What Is Indicative Net Asset Value (iNAV)?

Let me explain what indicative net asset value, or iNAV, really is. It's a way to measure the intraday net asset value (NAV) of an investment, and it's reported about every 15 seconds. This gives you, as an investor, a solid sense of the investment's value right through the trading day.

Understanding Indicative Net Asset Value (iNAV)

You should know that the iNAV gets reported by a calculation agent, which is usually the exchange where the investment trades. It applies to both closed-end mutual funds and exchange-traded funds (ETFs). The iNAV follows the same method as the fund's accounting NAV. The agent takes the established prices of all securities in the portfolio to figure out the total asset value, subtracts the fund's liabilities, and divides the rest by the number of shares. These agents have access to the fund data to generate this iNAV every 15 seconds all day long. Sometimes, the iNAV even gets its own ticker symbol so you can track it easily.

Indicative Net Asset Value (iNAV) vs. Net Asset Value (NAV)

Here's how iNAV stacks up against the standard NAV. The iNAV acts as a tool to keep funds trading close to their true value. With updates every 15 seconds, it gives you a nearly real-time look at the fund's worth. This reporting helps avoid big premiums or discounts in trading. Closed-end funds and ETFs have to calculate NAVs because they're mutual fund investments under the Investment Company Act of 1940. They figure out a daily NAV, but these funds trade on the open market like stocks, with deals happening at market prices. The accounting NAV comes from their registered status and is an SEC requirement. It's calculated at the end of each trading day.

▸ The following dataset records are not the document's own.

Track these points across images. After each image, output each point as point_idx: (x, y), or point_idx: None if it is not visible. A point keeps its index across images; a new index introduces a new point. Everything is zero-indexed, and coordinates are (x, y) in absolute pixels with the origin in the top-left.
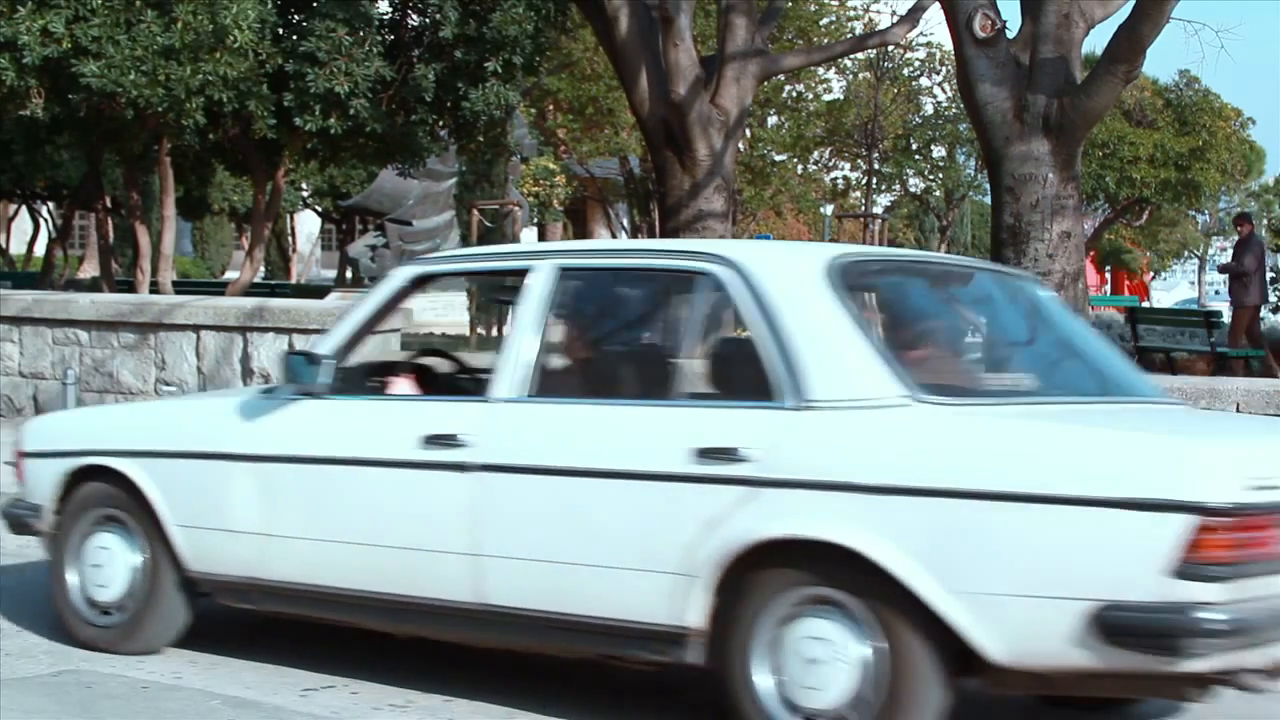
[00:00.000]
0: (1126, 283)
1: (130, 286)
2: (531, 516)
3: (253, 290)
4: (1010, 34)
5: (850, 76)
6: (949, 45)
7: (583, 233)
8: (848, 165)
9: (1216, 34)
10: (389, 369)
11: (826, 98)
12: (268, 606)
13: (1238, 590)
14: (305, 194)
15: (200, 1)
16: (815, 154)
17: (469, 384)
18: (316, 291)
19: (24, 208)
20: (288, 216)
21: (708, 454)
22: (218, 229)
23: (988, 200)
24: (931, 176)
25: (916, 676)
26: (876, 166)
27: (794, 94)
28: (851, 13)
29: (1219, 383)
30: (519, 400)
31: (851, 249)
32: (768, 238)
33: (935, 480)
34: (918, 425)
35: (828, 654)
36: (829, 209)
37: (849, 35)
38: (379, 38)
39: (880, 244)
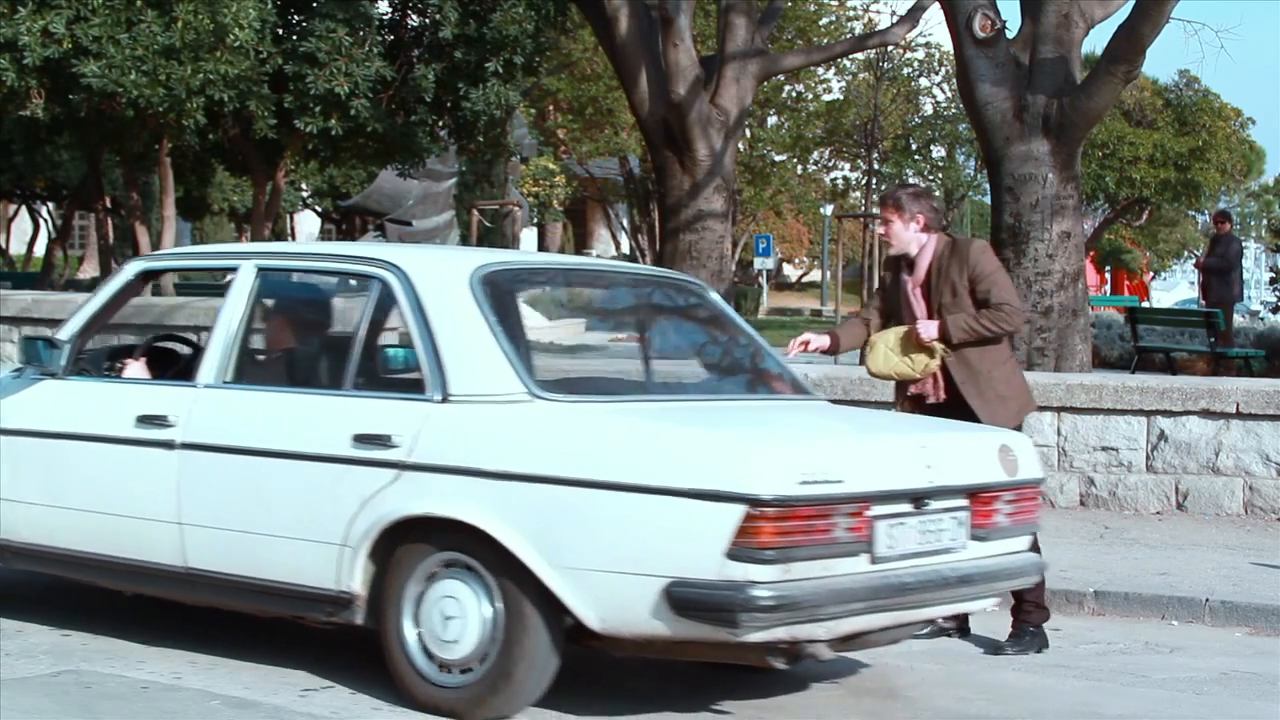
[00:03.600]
0: (1126, 283)
1: None
2: (224, 490)
3: None
4: (1010, 34)
5: (850, 76)
6: (949, 45)
7: (583, 233)
8: (847, 165)
9: (1216, 34)
10: (128, 353)
11: (826, 98)
12: (17, 565)
13: (788, 571)
14: (305, 194)
15: (200, 1)
16: (815, 154)
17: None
18: None
19: (24, 208)
20: (288, 216)
21: (365, 439)
22: (218, 229)
23: (988, 200)
24: (931, 176)
25: (529, 636)
26: (876, 166)
27: (794, 94)
28: (851, 13)
29: (1219, 383)
30: (218, 386)
31: (502, 256)
32: (767, 238)
33: (544, 468)
34: (534, 419)
35: (459, 612)
36: (829, 209)
37: (849, 35)
38: (379, 38)
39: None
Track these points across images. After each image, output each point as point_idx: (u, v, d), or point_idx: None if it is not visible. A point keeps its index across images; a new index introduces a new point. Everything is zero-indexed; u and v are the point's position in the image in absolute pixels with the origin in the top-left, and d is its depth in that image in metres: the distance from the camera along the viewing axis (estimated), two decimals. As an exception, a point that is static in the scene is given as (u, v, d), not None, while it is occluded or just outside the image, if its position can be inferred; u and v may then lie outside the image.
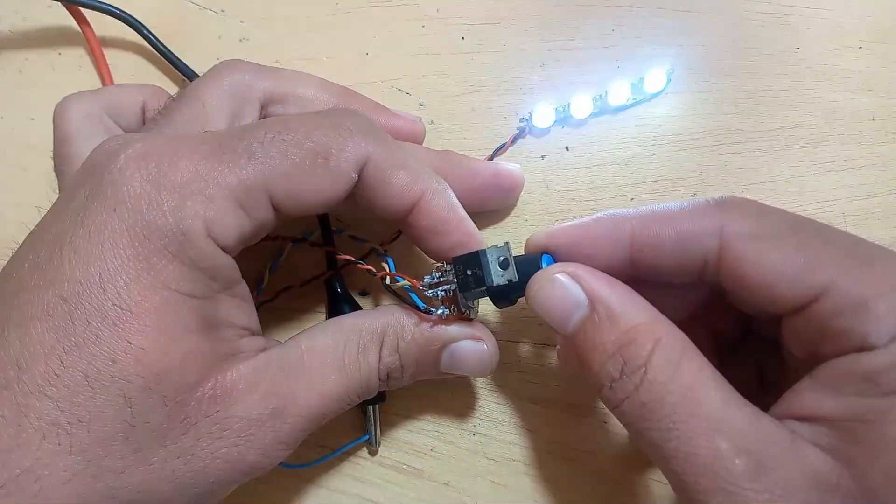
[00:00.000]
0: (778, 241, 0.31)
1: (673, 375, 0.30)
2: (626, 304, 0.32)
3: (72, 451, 0.29)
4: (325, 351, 0.36)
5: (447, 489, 0.44)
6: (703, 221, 0.32)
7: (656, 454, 0.31)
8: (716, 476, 0.28)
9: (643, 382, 0.30)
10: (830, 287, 0.29)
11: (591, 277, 0.33)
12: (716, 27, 0.50)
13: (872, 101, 0.48)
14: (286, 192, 0.34)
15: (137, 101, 0.46)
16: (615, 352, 0.31)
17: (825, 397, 0.29)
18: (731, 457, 0.28)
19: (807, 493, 0.27)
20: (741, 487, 0.27)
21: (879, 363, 0.28)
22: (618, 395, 0.31)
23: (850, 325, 0.28)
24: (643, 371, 0.30)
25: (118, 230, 0.31)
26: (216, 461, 0.32)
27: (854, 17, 0.50)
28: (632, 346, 0.31)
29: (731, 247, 0.32)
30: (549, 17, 0.51)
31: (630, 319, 0.32)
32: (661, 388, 0.30)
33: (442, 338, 0.38)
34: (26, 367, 0.29)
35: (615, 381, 0.31)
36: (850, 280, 0.29)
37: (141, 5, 0.51)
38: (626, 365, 0.31)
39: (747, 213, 0.32)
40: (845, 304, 0.29)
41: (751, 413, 0.29)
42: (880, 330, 0.28)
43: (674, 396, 0.30)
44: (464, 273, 0.36)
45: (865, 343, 0.28)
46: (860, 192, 0.46)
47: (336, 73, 0.48)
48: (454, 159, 0.44)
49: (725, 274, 0.32)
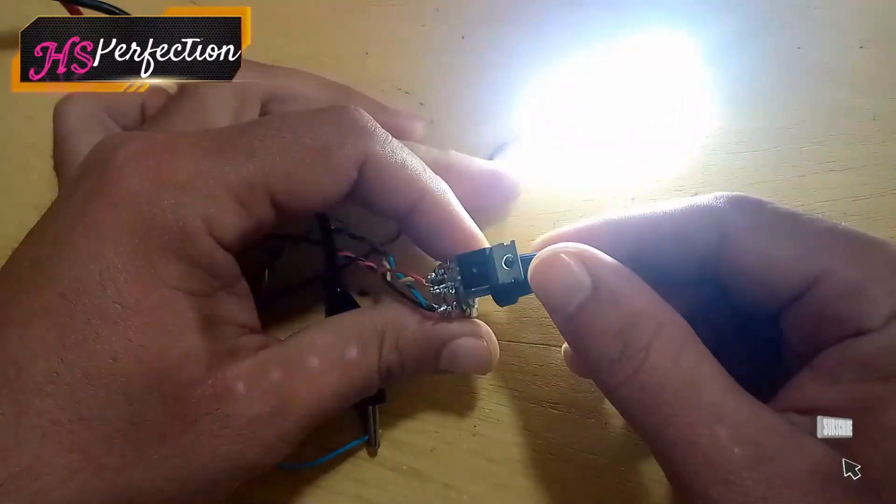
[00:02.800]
0: (774, 232, 0.31)
1: (675, 362, 0.30)
2: (630, 288, 0.32)
3: (72, 449, 0.29)
4: (325, 348, 0.36)
5: (447, 489, 0.44)
6: (703, 217, 0.33)
7: (654, 441, 0.30)
8: (715, 465, 0.28)
9: (643, 366, 0.30)
10: (825, 273, 0.29)
11: (596, 260, 0.33)
12: (716, 27, 0.50)
13: (873, 101, 0.48)
14: (286, 190, 0.34)
15: (136, 101, 0.46)
16: (616, 334, 0.31)
17: (824, 387, 0.29)
18: (731, 446, 0.28)
19: (807, 483, 0.27)
20: (740, 477, 0.27)
21: (875, 347, 0.28)
22: (615, 377, 0.31)
23: (845, 309, 0.29)
24: (644, 354, 0.30)
25: (118, 227, 0.31)
26: (217, 459, 0.32)
27: (854, 16, 0.50)
28: (634, 330, 0.31)
29: (730, 239, 0.32)
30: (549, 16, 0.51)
31: (634, 303, 0.32)
32: (662, 374, 0.30)
33: (442, 335, 0.38)
34: (26, 364, 0.29)
35: (614, 362, 0.31)
36: (844, 266, 0.29)
37: (141, 5, 0.50)
38: (626, 346, 0.31)
39: (745, 207, 0.32)
40: (840, 289, 0.29)
41: (751, 403, 0.29)
42: (875, 313, 0.28)
43: (675, 382, 0.29)
44: (469, 270, 0.36)
45: (861, 327, 0.28)
46: (862, 192, 0.46)
47: (336, 72, 0.48)
48: (454, 159, 0.44)
49: (725, 266, 0.32)
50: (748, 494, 0.27)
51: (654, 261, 0.34)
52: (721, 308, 0.38)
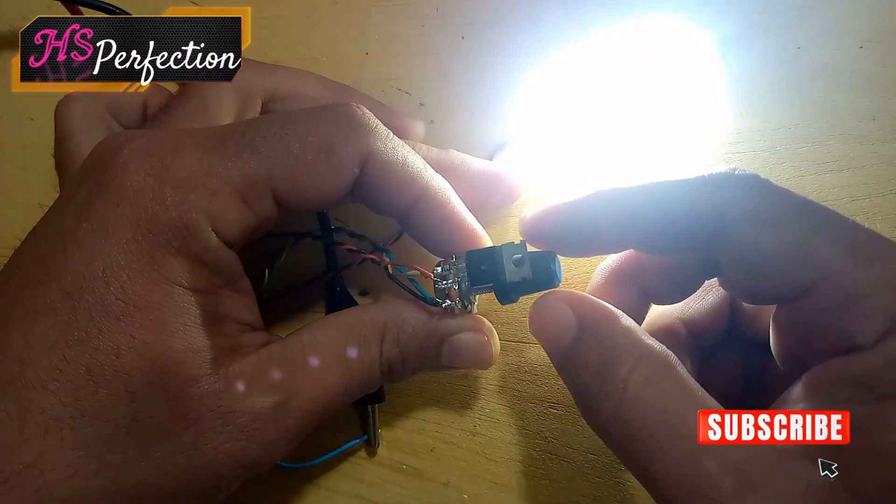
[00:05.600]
0: (777, 228, 0.30)
1: (655, 394, 0.30)
2: (611, 325, 0.33)
3: (75, 445, 0.29)
4: (327, 345, 0.36)
5: (447, 489, 0.44)
6: (704, 203, 0.31)
7: (642, 475, 0.30)
8: (704, 497, 0.27)
9: (623, 401, 0.30)
10: (823, 282, 0.28)
11: (582, 302, 0.34)
12: (716, 27, 0.50)
13: (873, 101, 0.48)
14: (289, 187, 0.34)
15: (138, 100, 0.46)
16: (596, 371, 0.32)
17: (816, 405, 0.29)
18: (719, 476, 0.28)
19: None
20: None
21: (869, 365, 0.27)
22: (600, 415, 0.31)
23: (838, 322, 0.28)
24: (623, 387, 0.30)
25: (121, 224, 0.31)
26: (220, 456, 0.32)
27: (854, 16, 0.50)
28: (610, 366, 0.31)
29: (731, 230, 0.30)
30: (548, 17, 0.51)
31: (614, 339, 0.32)
32: (642, 408, 0.30)
33: (443, 331, 0.38)
34: (29, 361, 0.29)
35: (595, 399, 0.31)
36: (842, 276, 0.28)
37: (141, 5, 0.51)
38: (604, 382, 0.31)
39: (749, 193, 0.31)
40: (836, 300, 0.28)
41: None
42: (868, 329, 0.27)
43: (656, 415, 0.29)
44: (477, 267, 0.37)
45: (854, 342, 0.27)
46: (861, 192, 0.46)
47: (336, 72, 0.48)
48: (455, 159, 0.44)
49: (723, 254, 0.32)
50: None
51: (648, 240, 0.34)
52: (713, 301, 0.38)
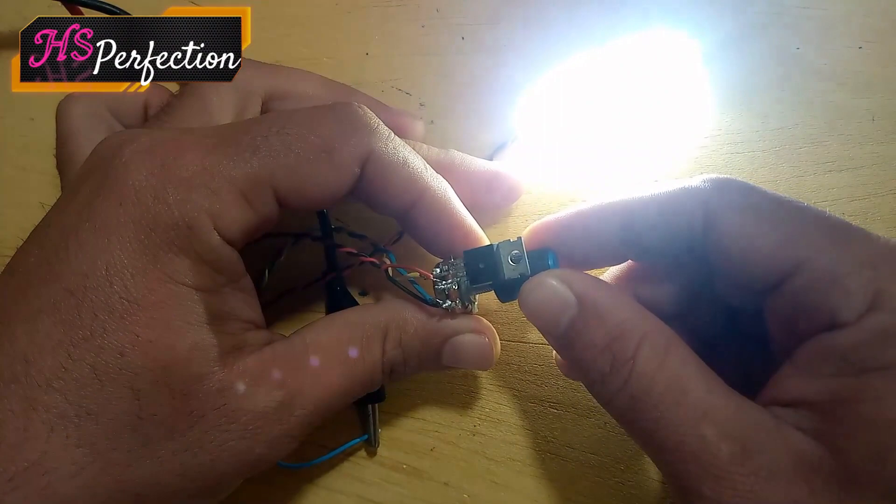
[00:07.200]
0: (758, 216, 0.31)
1: (659, 367, 0.31)
2: (613, 303, 0.33)
3: (80, 444, 0.29)
4: (330, 345, 0.36)
5: (447, 489, 0.44)
6: (690, 198, 0.33)
7: (647, 445, 0.32)
8: (704, 463, 0.29)
9: (632, 375, 0.31)
10: (804, 263, 0.30)
11: (579, 279, 0.34)
12: (716, 27, 0.50)
13: (872, 101, 0.48)
14: (290, 186, 0.34)
15: (139, 100, 0.46)
16: (604, 347, 0.32)
17: (804, 381, 0.30)
18: (717, 443, 0.29)
19: (791, 474, 0.28)
20: (729, 472, 0.28)
21: (851, 340, 0.28)
22: (609, 389, 0.32)
23: (821, 301, 0.29)
24: (631, 363, 0.31)
25: (124, 223, 0.31)
26: (224, 454, 0.32)
27: (854, 17, 0.50)
28: (620, 341, 0.32)
29: (715, 219, 0.32)
30: (548, 17, 0.51)
31: (618, 316, 0.32)
32: (648, 380, 0.30)
33: (444, 331, 0.39)
34: (34, 360, 0.29)
35: (606, 375, 0.32)
36: (823, 255, 0.29)
37: (141, 5, 0.51)
38: (615, 359, 0.31)
39: (732, 189, 0.33)
40: (818, 279, 0.29)
41: (735, 400, 0.30)
42: (850, 305, 0.28)
43: (660, 387, 0.30)
44: (475, 266, 0.37)
45: (836, 319, 0.29)
46: (860, 192, 0.46)
47: (336, 73, 0.48)
48: (455, 158, 0.44)
49: (711, 248, 0.33)
50: (737, 489, 0.28)
51: (643, 242, 0.35)
52: (710, 303, 0.38)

Special Considerations: Premiums and Discounts

Now, let's talk about premiums and discounts. Since closed-end funds and ETFs trade on exchanges, they often trade at a premium or discount to their NAV. The iNAV helps keep trading closer to the accounting value, though deviations can still happen. These premiums and discounts occur for various reasons and can be consistent trends for many funds. A premium might show up when investors are optimistic about the fund's holdings or its management. Discounts usually appear when investors are pessimistic about the fund or doubt the management. Factors like supply, demand, and the timing of market reports can also influence the fund's trading price on the exchange.

Key Takeaways

  • Indicative net asset value (iNAV) measures the intraday net asset value (NAV) of an investment.
  • iNAV is reported approximately every 15 seconds by a calculation agent, typically the exchange where the investment trades.
  • iNAV can be reported for both closed-end mutual funds and exchange-traded funds (ETFs).
  • To calculate iNAV, the agent uses the prices of all portfolio securities to get total assets, subtracts liabilities, and divides by the number of shares.